Bierman’s New York becomes slightly ethereal, particularly when Loew begins to rant and rave in its conspicuously vacant streets. Peculiarity surrounds him throughout in the form of bizarre street performers and odd art deco, but the final 20 minutes or so (which essentially yield to Cage’s one-man show) feel especially phantasmagoric. It contributes to the film’s slight sense of ambiguity: whether or not Loew’s succubus actually exists is never confirmed, though you tend to suspect she’s a delusional product of psychoanalysis gone awry. For much of the film, Loew seems like an impossible figure summoned from another plane of existence. When Vampire’s Kiss starts to approach his absurdist wavelength, you see it for the unreal rabbit hole plunge that it is.
For years, I’ve considered Fright Night, Near Dark, and The Lost Boys to be the unshakeable triumvirate of 80s vampire films. However, time has been exceptionally kind to Vampire’s Kiss, which at least earns a spot in the conversation these days. Cage’s performance—which is also literally bugnuts, seeing as how he actually devours a live cockroach—puts it there on its own. Its complete subversiveness makes a more complete case: the 80s may have pushed Hollywood’s towards embracing homogenized product, but Vampire’s Kiss is a daring outlier in its sardonic portrayal of phony alpha males.

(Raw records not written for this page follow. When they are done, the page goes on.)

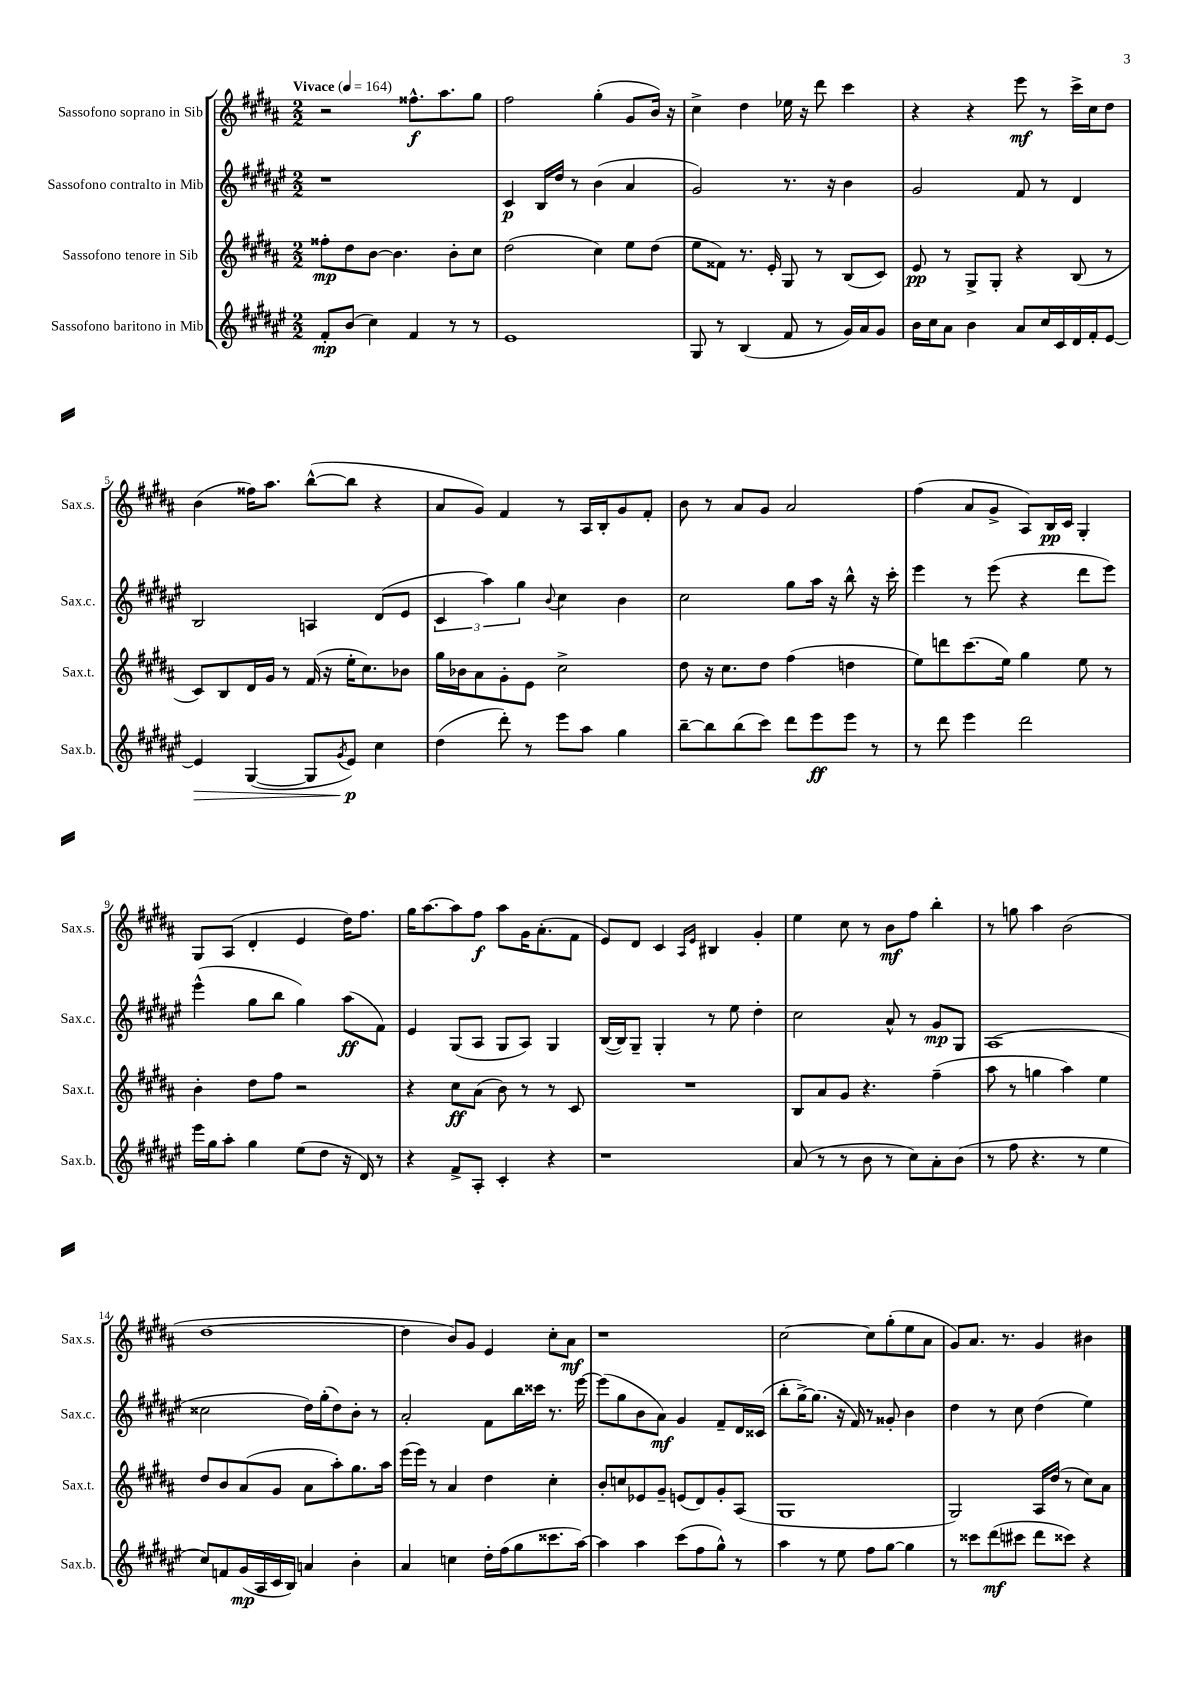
<<
\new StaffGroup <<
\new Staff = "s0" \with { instrumentName = "Sassofono soprano in Sib" shortInstrumentName = "Sax.s." } {
    \clef treble \key b \major \numericTimeSignature \time 2/2 \tempo "Vivace" 4 = 164
    r2 fisis''8.-^\f ais''8. gis''8 |
    fis''2 gis''4-.( gis'8 b'16) r16 |
    cis''4-> dis''4 ees''16 r16 dis'''8 cis'''4 |
    r4 r4 e'''8\mf r8 cis'''16-> cis''16 dis''8 |
    b'4( fisis''16) ais''8. b''8~-^( b''8 r4 |
    ais'8 gis'8) fis'4 r8 ais16 b16-. gis'8 fis'8-. |
    b'8 r8 ais'8 gis'8 ais'2 |
    fis''4( ais'8 gis'8-> ais8) b16\pp cis'16 gis4-. |
    gis8 ais8( dis'4-. e'4 dis''16) fis''8. |
    gis''16 ais''8.~ ais''8 fis''8\f ais''8 gis'16 ais'8.-.( fis'8 |
    e'8) dis'8 cis'4 \grace { ais16 e'16 } bis4 gis'4-. |
    e''4 cis''8 r8 b'8\mf fis''8 b''4-. |
    r8 g''8 ais''4 b'2( |
    dis''1~ |
    dis''4 b'8) gis'8 e'4 cis''8-. ais'8\mf |
    r1 |
    cis''2~ cis''8 gis''8-.( e''8 ais'8 |
    gis'8) ais'8. r8. gis'4 bis'4 \bar "|." |
}
\new Staff = "s1" \with { instrumentName = "Sassofono contralto in Mib" shortInstrumentName = "Sax.c." } {
    \clef treble \key fis \major \numericTimeSignature \time 2/2
    r1 |
    cis'4\p b16 dis''16 r8 b'4( ais'4 |
    gis'2) r8. r16 b'4 |
    gis'2 fis'8 r8 dis'4 |
    b2 a4 dis'8( eis'8 |
    \tuplet 3/2 { cis'4 ais''4) gis''4 } \appoggiatura { b'8 } cis''4 b'4 |
    cis''2 gis''8 ais''16 r16 b''8-^ r16 cis'''16-. |
    eis'''4 r8 eis'''8( r4 dis'''8 eis'''8) |
    eis'''4-^( gis''8 b''8 gis''4) ais''8\ff( fis'8) |
    eis'4 gis8( ais8 gis8 ais8) gis4 |
    b16~( b16) gis8-- gis4-. r8 eis''8 dis''4-. |
    cis''2 ais'8-^ r8 gis'8\mp gis8 |
    ais1( |
    cisis''2 dis''16) gis''16-.( dis''8) b'8-. r8 |
    ais'2-. fis'8 b''16 cisis'''16 r8. eis'''16~ |
    eis'''8( gis''8 b'8 ais'8\mf) gis'4 fis'8-- dis'16 cisis'16( |
    b''8-. gis''16~->) gis''8.( r16 fis'16) r8 gisis'8-. b'4 |
    dis''4 r8 cis''8 dis''4( eis''4) \bar "|." |
}
\new Staff = "s2" \with { instrumentName = "Sassofono tenore in Sib" shortInstrumentName = "Sax.t." } {
    \clef treble \key b \major \numericTimeSignature \time 2/2
    fisis''8-.\mp dis''8 b'8~ b'4. b'8-. cis''8 |
    dis''2( cis''4) e''8 dis''8( |
    e''8 fisis'8) r8. e'16-. gis8 r8 b8( cis'8) |
    e'8\pp r8 gis8-> gis8-. r4 b8( r8 |
    cis'8) b8 dis'16 gis'16 r8 fis'16( r16 e''16-. cis''8.) bes'8 |
    gis''16 bes'16 ais'8 gis'8-. e'8 cis''2-> |
    dis''8 r16 cis''8. dis''8 fis''4( d''4 |
    e''8) d'''8 cis'''8.( e''16) gis''4 e''8 r8 |
    b'4-. dis''8 fis''8 r2 |
    r4 cis''8\ff ais'8( b'8) r8 r8 cis'8 |
    R1 |
    b8 ais'8 gis'8 r4. fis''4--( |
    ais''8 r8 g''4 ais''4) e''4 |
    dis''8 b'8 ais'8( gis'8 ais'8 ais''8-.) gis''8. ais''16 |
    e'''16( e'''16) r8 ais'4 dis''4 cis''4-. |
    b'8-. c''8 ees'8 gis'8-- e'8( dis'8) gis'8-. ais8( |
    gis1 |
    gis2) ais16 dis''16( r8 cis''8) ais'8 \bar "|." |
}
\new Staff = "s3" \with { instrumentName = "Sassofono baritono in Mib" shortInstrumentName = "Sax.b." } {
    \clef treble \key fis \major \numericTimeSignature \time 2/2
    fis'8-.\mp b'8( cis''4) fis'4 r8 r8 |
    eis'1 |
    gis8 r8 b4( fis'8 r8 gis'16) ais'16 gis'8 |
    b'16 cis''16 ais'8 b'4 ais'8 cis''16 cis'16 dis'16 fis'16-. eis'8~ |
    eis'4\> gis4~( gis8 \acciaccatura { gis'8 } eis'8\p\!) cis''4 |
    dis''4( dis'''8-.) r8 eis'''8 ais''8 gis''4 |
    b''8~-- b''8 b''8( cis'''8) dis'''8 eis'''8\ff eis'''8 r8 |
    r8 dis'''8 eis'''4 dis'''2 |
    eis'''16 gis''16 ais''8-. gis''4 eis''8( dis''8 r16 dis'16) r8 |
    r4 fis'8-> ais8-. cis'4-. r4 |
    r1 |
    ais'8( r8 r8 b'8 r8 cis''8) ais'8-. b'8( |
    r8 fis''8 r4. r8 eis''4 |
    cis''8) f'8 gis'16\mp( ais16 cis'16 b16) a'4 b'4-. |
    ais'4 c''4 dis''16-. fis''16( gis''8 cisis'''8. ais''16~) |
    ais''4 ais''4 cis'''8( fis''8 gis''8-^) r8 |
    ais''4 r8 eis''8 fis''8 gis''8~ gis''4 |
    r8 cisis'''8 dis'''8\mf( cis'''8 dis'''8 cisis'''8) r4 \bar "|." |
}
>>
>>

Naturally, it didn’t exactly find an audience in 1988, though it has become a cult item during its home video lifespan. While Scream Factory’s decision to pair it with High Spirits on a Blu-ray double feature will do little to readjust expectations for the uninitiated, it should reignite the torch for its adherents. The disc ports over Bierman and Cage’s audio commentary from its DVD release and the film’s trailer in addition to upgrading the presentation to high-definition. It’s definitely going to be an invaluable artifact someday, if only because it preserves one of cinema’s most outlandish and unforgettable performances.
If only we could be there when some far-flung generation exhumes it to their complete astonishment; for now, we'll have to settle for exposing it to our friends, whose bewilderment will continue to validate its existence for years to come. Buy it!